EXERCISE BRIEF ▸ Reproduce the following listing verbatim, preserving every line in its original order.

MATERIAL SUPPLIED ▸
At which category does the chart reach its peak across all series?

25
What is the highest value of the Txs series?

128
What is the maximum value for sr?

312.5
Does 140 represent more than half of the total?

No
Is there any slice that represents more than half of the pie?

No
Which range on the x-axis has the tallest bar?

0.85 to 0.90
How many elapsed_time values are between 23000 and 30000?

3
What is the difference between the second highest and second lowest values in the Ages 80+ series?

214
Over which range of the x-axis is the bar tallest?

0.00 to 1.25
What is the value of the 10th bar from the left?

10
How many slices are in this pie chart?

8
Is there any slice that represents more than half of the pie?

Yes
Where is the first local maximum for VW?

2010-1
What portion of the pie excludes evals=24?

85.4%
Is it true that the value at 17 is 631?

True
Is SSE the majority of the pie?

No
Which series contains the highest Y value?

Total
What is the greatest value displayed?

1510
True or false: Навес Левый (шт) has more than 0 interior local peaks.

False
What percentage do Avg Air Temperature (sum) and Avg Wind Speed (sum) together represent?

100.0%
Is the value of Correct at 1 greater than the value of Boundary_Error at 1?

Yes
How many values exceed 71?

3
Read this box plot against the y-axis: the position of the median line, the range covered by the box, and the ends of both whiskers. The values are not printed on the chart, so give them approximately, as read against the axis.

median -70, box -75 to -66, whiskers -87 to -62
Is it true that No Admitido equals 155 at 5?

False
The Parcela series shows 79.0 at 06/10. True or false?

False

RESULT FOR THIS TASK ▸
At which category does the chart reach its peak across all series?

25
What is the highest value of the Txs series?

128
What is the maximum value for sr?

312.5
Does 140 represent more than half of the total?

No
Is there any slice that represents more than half of the pie?

No
Which range on the x-axis has the tallest bar?

0.85 to 0.90
How many elapsed_time values are between 23000 and 30000?

3
What is the difference between the second highest and second lowest values in the Ages 80+ series?

214
Over which range of the x-axis is the bar tallest?

0.00 to 1.25
What is the value of the 10th bar from the left?

10
How many slices are in this pie chart?

8
Is there any slice that represents more than half of the pie?

Yes
Where is the first local maximum for VW?

2010-1
What portion of the pie excludes evals=24?

85.4%
Is it true that the value at 17 is 631?

True
Is SSE the majority of the pie?

No
Which series contains the highest Y value?

Total
What is the greatest value displayed?

1510
True or false: Навес Левый (шт) has more than 0 interior local peaks.

False
What percentage do Avg Air Temperature (sum) and Avg Wind Speed (sum) together represent?

100.0%
Is the value of Correct at 1 greater than the value of Boundary_Error at 1?

Yes
How many values exceed 71?

3
Read this box plot against the y-axis: the position of the median line, the range covered by the box, and the ends of both whiskers. The values are not printed on the chart, so give them approximately, as read against the axis.

median -70, box -75 to -66, whiskers -87 to -62
Is it true that No Admitido equals 155 at 5?

False
The Parcela series shows 79.0 at 06/10. True or false?

False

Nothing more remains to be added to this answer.